I did what everyone in 2018 does — I looked on the internet. When it comes to folks knowing how to unlock an unyielding door on a 2010 Honda Accord, there are more gurus than in the Omega Institute, believe it or not.

There were Honda forums, Accord aficionados, car geeks, door freaks, latch klatches, hatch detachers and Lord knows what else. There were also a bunch of YouTube videos showing exactly how to unlock the unlockable. Though different sites and videos gave different causes and cures of the problem, they all had the same first step — take off the door panel.

It was, I’m sure, sage advice for someone who’s mechanically adept. For me, they might as well have said the first step was to regrind the crankshaft.

I figured there had to be an easier solution and my pal Long Lenny might know it, so I called him.

“Oh, that’s an easy fix,” he said.

“Really?” I said. “Great. What is it?”

“Well, first ya take off the door panel …”

His voice didn’t trail off — I did.

Mightier than the sword

When he finished, I thanked him profusely, hung up and then looked for a long bungee cord. It was early evening, I had to go to the store, and the bungee cord was the best solution I had for how to keep the door shut. I did my shopping and came back, and while I won’t say the door stayed shut, per se, it did stay shut … enough.

But that night another problem arose: It started to rain. While a “shut enough” door is adequate for a drive into town and back, it’s wholly in-adequate to keep out rain. Luckily, I have a tarp, which I hauled out from under the porch and threw over the car. I figured that would work, while also lending a certain Jeeterville panache to the vehicle. I was right on both counts. When I took off the tarp in the morning, there was nary a drop on the interior. The exterior, however, was a whole ‘nother story.

The tarp had not just been under the porch — it’d been under it for years. And over that time it’d acquired a thick layer of detritus on both sides. So when I took it off, the car was covered with twigs, leaves, dirt, pebbles, rodent droppings and the exoskeletons of insects thought to be extinct for centuries. I figured all that could be dealt with later. I needed help, and I needed it now.

I called Evergreen Auto, got Dave Smith and told him my latest. He told me to bring it in at 1 o’clock and he’d see what he could do. Considering they’re booked up weeks ahead, a same-day appointment seemed like manna from Route 86.

At a quarter to 1, I fired up the Jeeterville Express and drove to Evergreen — leaving a vapor trail of pestilence in my wake.

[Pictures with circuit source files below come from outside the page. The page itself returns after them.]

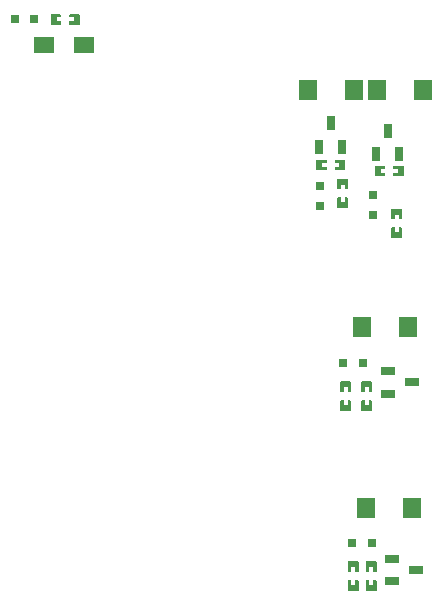
<source format=gtp>
G04 Layer: TopPasteMaskLayer*
G04 EasyEDA v6.5.22, 2025-01-04 22:24:20*
G04 4654ec591aaf40839b9ddd4dd84afded,10*
G04 Gerber Generator version 0.2*
G04 Scale: 100 percent, Rotated: No, Reflected: No *
G04 Dimensions in millimeters *
G04 leading zeros omitted , absolute positions ,4 integer and 5 decimal *
%FSLAX45Y45*%
%MOMM*%

%AMMACRO1*21,1,$1,$2,0,0,$3*%
%ADD10R,1.6000X1.7000*%
%ADD11R,1.2500X0.7000*%
%ADD12R,0.8000X0.8000*%
%ADD13R,0.7000X1.2500*%
%ADD14MACRO1,1.296X1.7575X-90.0000*%

%LPD*%
G36*
X4354220Y721410D02*
G01*
X4349191Y716381D01*
X4349191Y636422D01*
X4354220Y631393D01*
X4376978Y631393D01*
X4376978Y668426D01*
X4409998Y668426D01*
X4409998Y631393D01*
X4434179Y631393D01*
X4439208Y636422D01*
X4439208Y716381D01*
X4434179Y721410D01*
G37*
G36*
X4354220Y561390D02*
G01*
X4349191Y556412D01*
X4349191Y477418D01*
X4354220Y472389D01*
X4434179Y472389D01*
X4439208Y477418D01*
X4439208Y556412D01*
X4434179Y561390D01*
X4409998Y561390D01*
X4409998Y523392D01*
X4376978Y523392D01*
X4376978Y561390D01*
G37*
G36*
X4316120Y2245410D02*
G01*
X4311091Y2240381D01*
X4311091Y2160422D01*
X4316120Y2155393D01*
X4338878Y2155393D01*
X4338878Y2192426D01*
X4371898Y2192426D01*
X4371898Y2155393D01*
X4396079Y2155393D01*
X4401108Y2160422D01*
X4401108Y2240381D01*
X4396079Y2245410D01*
G37*
G36*
X4316120Y2085390D02*
G01*
X4311091Y2080412D01*
X4311091Y2001418D01*
X4316120Y1996389D01*
X4396079Y1996389D01*
X4401108Y2001418D01*
X4401108Y2080412D01*
X4396079Y2085390D01*
X4371898Y2085390D01*
X4371898Y2047392D01*
X4338878Y2047392D01*
X4338878Y2085390D01*
G37*
G36*
X4427118Y4070908D02*
G01*
X4422089Y4065879D01*
X4422089Y3985920D01*
X4427118Y3980891D01*
X4507077Y3980891D01*
X4512106Y3985920D01*
X4512106Y4008678D01*
X4475124Y4008678D01*
X4475124Y4041698D01*
X4512106Y4041698D01*
X4512106Y4065879D01*
X4507077Y4070908D01*
G37*
G36*
X4587087Y4070908D02*
G01*
X4582109Y4065879D01*
X4582109Y4041698D01*
X4620107Y4041698D01*
X4620107Y4008678D01*
X4582109Y4008678D01*
X4582109Y3985920D01*
X4587087Y3980891D01*
X4666081Y3980891D01*
X4671110Y3985920D01*
X4671110Y4065879D01*
X4666081Y4070908D01*
G37*
G36*
X3931818Y4121708D02*
G01*
X3926789Y4116679D01*
X3926789Y4036720D01*
X3931818Y4031691D01*
X4011777Y4031691D01*
X4016806Y4036720D01*
X4016806Y4059478D01*
X3979824Y4059478D01*
X3979824Y4092498D01*
X4016806Y4092498D01*
X4016806Y4116679D01*
X4011777Y4121708D01*
G37*
G36*
X4091787Y4121708D02*
G01*
X4086809Y4116679D01*
X4086809Y4092498D01*
X4124807Y4092498D01*
X4124807Y4059478D01*
X4086809Y4059478D01*
X4086809Y4036720D01*
X4091787Y4031691D01*
X4170781Y4031691D01*
X4175810Y4036720D01*
X4175810Y4116679D01*
X4170781Y4121708D01*
G37*
G36*
X4201820Y721410D02*
G01*
X4196791Y716381D01*
X4196791Y636422D01*
X4201820Y631393D01*
X4224578Y631393D01*
X4224578Y668426D01*
X4257598Y668426D01*
X4257598Y631393D01*
X4281779Y631393D01*
X4286808Y636422D01*
X4286808Y716381D01*
X4281779Y721410D01*
G37*
G36*
X4201820Y561390D02*
G01*
X4196791Y556412D01*
X4196791Y477418D01*
X4201820Y472389D01*
X4281779Y472389D01*
X4286808Y477418D01*
X4286808Y556412D01*
X4281779Y561390D01*
X4257598Y561390D01*
X4257598Y523392D01*
X4224578Y523392D01*
X4224578Y561390D01*
G37*
G36*
X4138320Y2245410D02*
G01*
X4133291Y2240381D01*
X4133291Y2160422D01*
X4138320Y2155393D01*
X4161078Y2155393D01*
X4161078Y2192426D01*
X4194098Y2192426D01*
X4194098Y2155393D01*
X4218279Y2155393D01*
X4223308Y2160422D01*
X4223308Y2240381D01*
X4218279Y2245410D01*
G37*
G36*
X4138320Y2085390D02*
G01*
X4133291Y2080412D01*
X4133291Y2001418D01*
X4138320Y1996389D01*
X4218279Y1996389D01*
X4223308Y2001418D01*
X4223308Y2080412D01*
X4218279Y2085390D01*
X4194098Y2085390D01*
X4194098Y2047392D01*
X4161078Y2047392D01*
X4161078Y2085390D01*
G37*
G36*
X4570120Y3546906D02*
G01*
X4565091Y3541877D01*
X4565091Y3461918D01*
X4570120Y3456889D01*
X4650079Y3456889D01*
X4655108Y3461918D01*
X4655108Y3541877D01*
X4650079Y3546906D01*
X4627321Y3546906D01*
X4627321Y3509873D01*
X4594301Y3509873D01*
X4594301Y3546906D01*
G37*
G36*
X4570120Y3705910D02*
G01*
X4565091Y3700881D01*
X4565091Y3621887D01*
X4570120Y3616909D01*
X4594301Y3616909D01*
X4594301Y3654907D01*
X4627321Y3654907D01*
X4627321Y3616909D01*
X4650079Y3616909D01*
X4655108Y3621887D01*
X4655108Y3700881D01*
X4650079Y3705910D01*
G37*
G36*
X4112920Y3800906D02*
G01*
X4107891Y3795877D01*
X4107891Y3715918D01*
X4112920Y3710889D01*
X4192879Y3710889D01*
X4197908Y3715918D01*
X4197908Y3795877D01*
X4192879Y3800906D01*
X4170121Y3800906D01*
X4170121Y3763873D01*
X4137101Y3763873D01*
X4137101Y3800906D01*
G37*
G36*
X4112920Y3959910D02*
G01*
X4107891Y3954881D01*
X4107891Y3875887D01*
X4112920Y3870909D01*
X4137101Y3870909D01*
X4137101Y3908907D01*
X4170121Y3908907D01*
X4170121Y3870909D01*
X4192879Y3870909D01*
X4197908Y3875887D01*
X4197908Y3954881D01*
X4192879Y3959910D01*
G37*
G36*
X1842922Y5353608D02*
G01*
X1837893Y5348579D01*
X1837893Y5325821D01*
X1874926Y5325821D01*
X1874926Y5292801D01*
X1837893Y5292801D01*
X1837893Y5268620D01*
X1842922Y5263591D01*
X1922881Y5263591D01*
X1927910Y5268620D01*
X1927910Y5348579D01*
X1922881Y5353608D01*
G37*
G36*
X1683918Y5353608D02*
G01*
X1678889Y5348579D01*
X1678889Y5268620D01*
X1683918Y5263591D01*
X1762912Y5263591D01*
X1767890Y5268620D01*
X1767890Y5292801D01*
X1729892Y5292801D01*
X1729892Y5325821D01*
X1767890Y5325821D01*
X1767890Y5348579D01*
X1762912Y5353608D01*
G37*
D10*
G01*
X4742611Y1168400D03*
G01*
X4350588Y1168400D03*
D11*
G01*
X4573600Y742695D03*
G01*
X4573600Y552704D03*
G01*
X4773599Y647700D03*
D12*
G01*
X4232909Y876300D03*
G01*
X4403090Y876300D03*
D10*
G01*
X4704511Y2705100D03*
G01*
X4312488Y2705100D03*
G01*
X4439513Y4711700D03*
G01*
X4831511Y4711700D03*
G01*
X3855288Y4711700D03*
G01*
X4247311Y4711700D03*
D11*
G01*
X4535500Y2330195D03*
G01*
X4535500Y2140204D03*
G01*
X4735499Y2235200D03*
D13*
G01*
X4438904Y4167200D03*
G01*
X4628895Y4167200D03*
G01*
X4533900Y4367199D03*
G01*
X3956304Y4230700D03*
G01*
X4146295Y4230700D03*
G01*
X4051300Y4430699D03*
D12*
G01*
X4156709Y2400300D03*
G01*
X4326890Y2400300D03*
G01*
X4406900Y3648710D03*
G01*
X4406900Y3818889D03*
G01*
X3962400Y3724910D03*
G01*
X3962400Y3895089D03*
D14*
G01*
X1622075Y5092700D03*
G01*
X1959324Y5092700D03*
D12*
G01*
X1380566Y5308600D03*
G01*
X1540459Y5308600D03*
M02*

</source>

When I got there, Dave came out.

“OK,” he said, “you have a pen on you?”

“A pen?” I wondered. What the hell did he want to do– fix my door or give me his autograph?

I handed him the pen.

He lifted the outside latch and, while it was up, pushed the pen on the inside latch, and — voila! — the door magically unlocked!

I stood there slack-jawed and gobsmacked.

Dave stood there with a smile on his mug that was less than enigmatic but more than boyish. Kinda like the cat who swallowed the canary … and crapped in your slippers, too.

“That’s amazing,” I said, and I meant it.

He shrugged in a fine show of false modesty.

“Everything I looked up about how to unlock the door said you hadda take the panel off first,” I said. “But you did it so fast, it looked like something a car thief would do.”

“Well,” he said, his smile now going from ear to ear, “who do you think I learned it from?”